* Set of tasks *
1. Answer these questions using the basketball excerpt:
(a) Which team did the Spurs beat on Monday?
(b) How does the Lakers' remaining schedule rank in difficulty?
(c) What injury did Davis suffer in mid-December?
2. Copy the stretch of the basketball excerpt from "The Spurs, meanwhile, beat" through "weeks, if at all.".

* Selected text *
- - - -

Los Angeles Lakers superstar LeBron James' status for Tuesday's game against the Dallas Mavericks is doubtful. (Sean Gardner/Getty Images)
Los Angeles Lakers superstar LeBron James' status for Tuesday's game against the Dallas Mavericks is doubtful. (Sean Gardner/Getty Images)

The Spurs, meanwhile, beat the bottom-feeding Houston Rockets on Monday and will host a two-game set against the tanking Portland Trail Blazers over the weekend. Spurs coach Gregg Popovich would relish the opportunity to oust his longtime rivals from the postseason, and a few wins might be all he needs to do it.

The Lakers have the second-hardest remaining schedule. The Spurs are fifth in that regard.

Davis just completed his first practice six weeks removed from a right mid-foot sprain. He has played 10 games since mid-December, when he suffered a sprained left MCL. Even before then, he was performing well below expectations. There is no telling how much Davis can help over the next two weeks, if at all.

- - - -

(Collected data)
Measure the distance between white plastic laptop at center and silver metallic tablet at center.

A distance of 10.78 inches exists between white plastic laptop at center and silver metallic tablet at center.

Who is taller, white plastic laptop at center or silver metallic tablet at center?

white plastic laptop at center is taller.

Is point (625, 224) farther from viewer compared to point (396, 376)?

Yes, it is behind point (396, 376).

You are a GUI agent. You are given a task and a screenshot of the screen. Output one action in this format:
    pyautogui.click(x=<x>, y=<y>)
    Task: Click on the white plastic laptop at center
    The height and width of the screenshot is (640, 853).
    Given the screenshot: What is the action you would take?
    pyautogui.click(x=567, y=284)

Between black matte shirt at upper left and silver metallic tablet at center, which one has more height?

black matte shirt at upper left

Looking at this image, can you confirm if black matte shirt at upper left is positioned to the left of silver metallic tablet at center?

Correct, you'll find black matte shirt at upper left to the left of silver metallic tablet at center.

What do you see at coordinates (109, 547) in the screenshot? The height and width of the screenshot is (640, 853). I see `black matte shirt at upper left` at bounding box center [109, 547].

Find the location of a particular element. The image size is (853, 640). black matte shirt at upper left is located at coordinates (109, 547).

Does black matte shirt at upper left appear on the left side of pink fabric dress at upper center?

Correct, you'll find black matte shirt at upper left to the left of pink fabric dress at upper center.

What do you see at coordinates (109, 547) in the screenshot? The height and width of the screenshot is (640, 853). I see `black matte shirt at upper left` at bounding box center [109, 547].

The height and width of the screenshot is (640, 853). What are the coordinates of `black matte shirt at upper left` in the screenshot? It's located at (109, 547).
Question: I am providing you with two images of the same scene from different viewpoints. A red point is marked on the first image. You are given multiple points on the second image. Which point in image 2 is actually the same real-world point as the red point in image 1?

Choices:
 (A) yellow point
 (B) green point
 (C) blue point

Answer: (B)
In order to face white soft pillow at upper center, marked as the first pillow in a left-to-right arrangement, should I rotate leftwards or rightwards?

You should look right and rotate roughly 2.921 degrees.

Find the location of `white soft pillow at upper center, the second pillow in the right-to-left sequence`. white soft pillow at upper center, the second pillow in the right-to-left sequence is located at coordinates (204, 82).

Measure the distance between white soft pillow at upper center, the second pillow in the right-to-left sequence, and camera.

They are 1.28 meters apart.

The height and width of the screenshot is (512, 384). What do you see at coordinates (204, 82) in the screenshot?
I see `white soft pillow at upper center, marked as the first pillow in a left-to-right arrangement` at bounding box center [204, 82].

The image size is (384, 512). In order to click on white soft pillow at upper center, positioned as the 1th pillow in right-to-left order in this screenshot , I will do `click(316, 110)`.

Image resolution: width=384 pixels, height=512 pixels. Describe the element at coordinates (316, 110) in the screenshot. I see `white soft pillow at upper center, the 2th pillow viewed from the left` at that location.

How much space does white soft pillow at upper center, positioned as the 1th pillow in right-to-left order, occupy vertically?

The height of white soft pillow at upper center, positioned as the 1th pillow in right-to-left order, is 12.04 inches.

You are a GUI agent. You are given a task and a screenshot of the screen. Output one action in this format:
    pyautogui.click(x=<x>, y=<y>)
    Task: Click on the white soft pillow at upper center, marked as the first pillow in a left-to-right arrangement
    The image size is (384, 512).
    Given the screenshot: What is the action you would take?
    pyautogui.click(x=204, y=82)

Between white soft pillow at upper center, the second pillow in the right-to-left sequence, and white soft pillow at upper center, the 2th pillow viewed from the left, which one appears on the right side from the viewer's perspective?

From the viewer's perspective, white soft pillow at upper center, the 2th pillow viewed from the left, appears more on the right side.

- - - -

* Responses for each task *
1.
(a) The Houston Rockets.
(b) It is the second-hardest.
(c) A sprained left MCL.

2.
The Spurs, meanwhile, beat the bottom-feeding Houston Rockets on Monday and will host a two-game set against the tanking Portland Trail Blazers over the weekend. Spurs coach Gregg Popovich would relish the opportunity to oust his longtime rivals from the postseason, and a few wins might be all he needs to do it.

The Lakers have the second-hardest remaining schedule. The Spurs are fifth in that regard.

Davis just completed his first practice six weeks removed from a right mid-foot sprain. He has played 10 games since mid-December, when he suffered a sprained left MCL. Even before then, he was performing well below expectations. There is no telling how much Davis can help over the next two weeks, if at all.